The angels are stooping

Above your bed;

They weary of trooping

With the whimpering dead.


God’s laughing in Heaven

To see you so good;

The Sailing Seven

Are gay with His mood.


I sigh that kiss you,

For I must own

That I shall miss you

When you have grown.

Notes from the Delivery Room


LINDA PASTAN

Strapped down,

victim in an old comic book,

I have been here before,

this place where pain winces

off the walls

like too bright light.

Bear down a doctor says,

foreman to sweating laborer,

but this work, this forcing

of one life from another

is something that I signed for

at a moment when I would have signed anything.

Babies should grow in fields;

common as beets or turnips

they should be picked and held

root end up, soil spilling

from between their toes—

and how much easier it would be later,

returning them to earth.

Bear up . . . bear down . . . the audience

grows restive, and I’m a new magician

who can’t produce the rabbit

from my swollen hat.

She’s crowning, someone says,

but there is no one royal here,

just me, quite barefoot,

greeting my barefoot child.

Socks


SHARON OLDS

I’ll play Ninja Death with you

tonight, if you buy new socks, I say

to our son.
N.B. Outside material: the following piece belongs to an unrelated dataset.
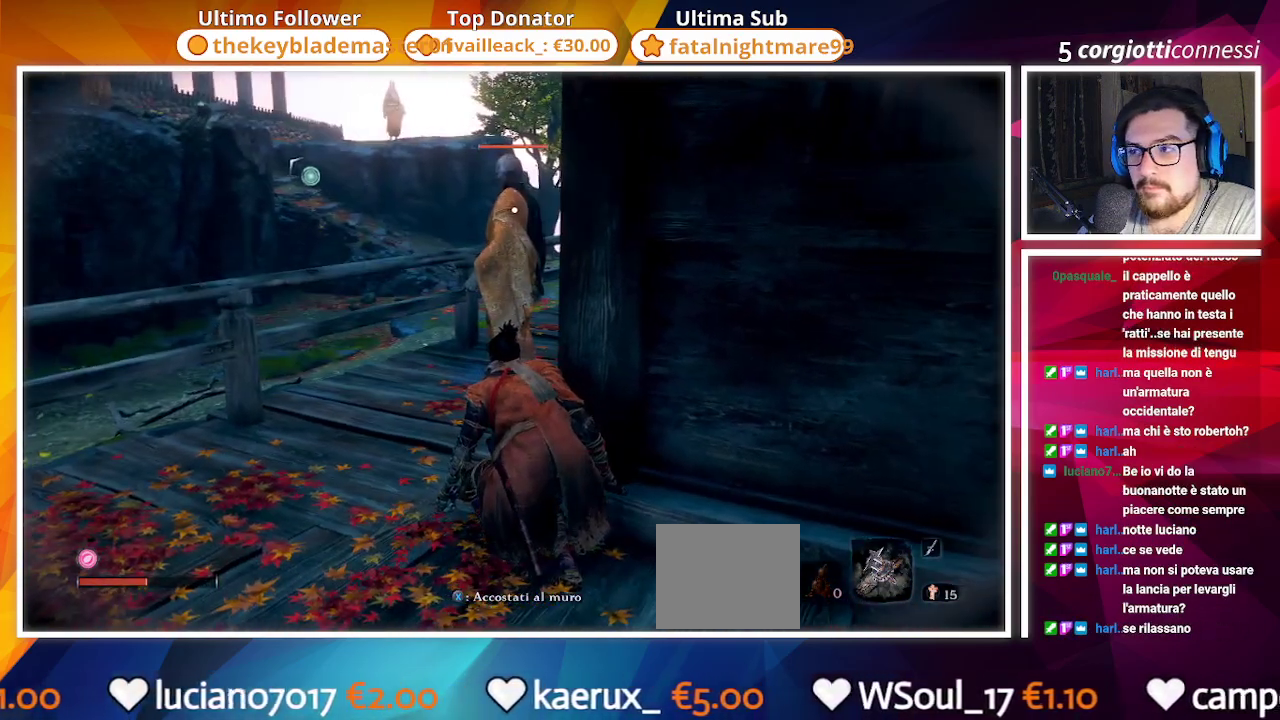
{"buttons": [], "left_stick": "center", "right_stick": "center", "events": []}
After supper he holds out his foot,

the sock with a hole for its heel, I whisk it

into the wastebasket. He is tired, allergic,

his hands full of Ninja Death leaflets,

I take a sock from the bag, heft his

Achilles tendon in my palm and pull the

cotton over the arch and instep,

I have not done this for years, I feel

intensely happy, drawing the sock

up the calf—Other foot—

as if we are back in the days of my great

usefulness. We cast the dice

for how we will fight, I swing my mace,

he ducks, parries with his chain, I’m dazed, then

stunned. Day after day, year after

year I dressed our little beloveds

as if it were a life’s work,

stretching the necks of the shirts to get them

over their heads, guarding the nape as I

swooped them on their back to slide overalls on—

back through the toddler clothes to the one-year

clothes to those gauzy infant-suits that un-

snapped along each seam to lie

fully open, like the body first offered to the

soul to clothe it, the mother given to the child.

High School Senior


SHARON OLDS

For seventeen years, her breath in the house

at night, puff, puff, like summer

cumulus above her bed,

and her scalp smelling of apricots

—this being who had formed within me,

squatted like a bright tree-frog in the dark,

like an eohippus she had come out of history

slowly, through me, into the daylight,

I had the daily sight of her,

like food or air she was there, like a mother.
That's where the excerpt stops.